STS-56 Fact Sheet

By Cliff Lethbridge

STS-56 — Discovery

54th Space Shuttle Mission

16th Flight of Discovery


Kenneth D. Cameron, Commander

Stephen S. Oswald, Pilot

Kenneth D. Cockrell, Mission Specialist

Ellen Ochoa, Mission Specialist

Michael Foale, Mission Specialist

Orbiter Preparations:

Tow to Orbiter Processing Facility – December 19, 1992

Rollover to Vehicle Assembly Building – March 2, 1993

Rollout to Launch Pad 39B – March 15, 1993


April 8, 1993 – 1:29:00 a.m. EDT. Launch attempt on April 6, 1993 was scrubbed at T-11 seconds by orbiter computers when instrumentation on a liquid hydrogen high point bleed valve in the main propulsion system indicated “off” instead of “on”.

Post-scrub tests indicated that the valve was properly configured for flight. April 8 launch occurred as scheduled with no delays.


April 17, 1993 – 7:37:24 a.m. EDT at Runway 33, Kennedy Space Center. Rollout distance was 9,530 feet. Rollout time was 63 seconds. Mission duration was 9 days, 6 hours, 8 minutes, 24 seconds. Landing occurred during the 148th orbit. Landing was delayed one day due to bad weather.

Mission Summary:

The primary payload for the mission was the Atmospheric Laboratory for Applications and Science-2 (ATLAS-2), designed to collect data on the relationship between the sun’s energy output and Earth’s middle atmosphere, focusing on effects to the ozone layer.
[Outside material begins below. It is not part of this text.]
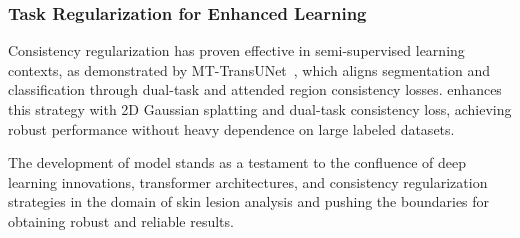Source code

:\subsubsection{Task Regularization for Enhanced Learning}
Consistency regularization has proven effective in semi-supervised learning contexts, as demonstrated by MT-TransUNet~\cite{dtc,robust}, which aligns segmentation and classification through dual-task and attended region consistency losses. \ours enhances this strategy with 2D Gaussian splatting and dual-task consistency loss, achieving robust performance without heavy dependence on large labeled datasets.

The development of \ours model stands as a testament to the confluence of deep learning innovations, transformer architectures, and consistency regularization strategies in the domain of skin lesion analysis and pushing the boundaries for obtaining robust and reliable results.

%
Six experiments were mounted on a Spacelab pallet in the cargo bay, while one was mounted on the cargo bay wall in two GAS canisters.

The crew also employed the shuttle’s remote manipulator arm to deploy the Shuttle Point Autonomous Research Tool for Astronomy-201 (SPARTAN-201), a free-flying science instrument platform designed to study velocity and acceleration of the solar wind and observe the sun’s corona. SPARTAN-201 was retrieved during the mission and returned to Earth.

Astronauts made radio contact with schools around the world using the Shuttle Amateur Radio Experiment II (SAREX II), and reported brief radio contact with the Russian Mir Space Station, the first contact between a Shuttle and Mir using amateur radio equipment.

Other payloads included the Solar Ultraviolet Experiment (SUVE), Commercial Materials Dispersion Apparatus Instrumentation Technology Associates Experiment (CMIX), Physiological and Anatomical Rodent Experiment (PARE), Space Tissue Loss (STL-1), Cosmic Ray Effects and Activation Monitor (CREAM), Hand-held, Earth-oriented, Real-time, Cooperative, User-friendly, Location-targeting and Environmental System (HERCULES), Radiation Monitoring Equipment III (RME III) and Air Force Maui Optical Site (AMOS) experiments.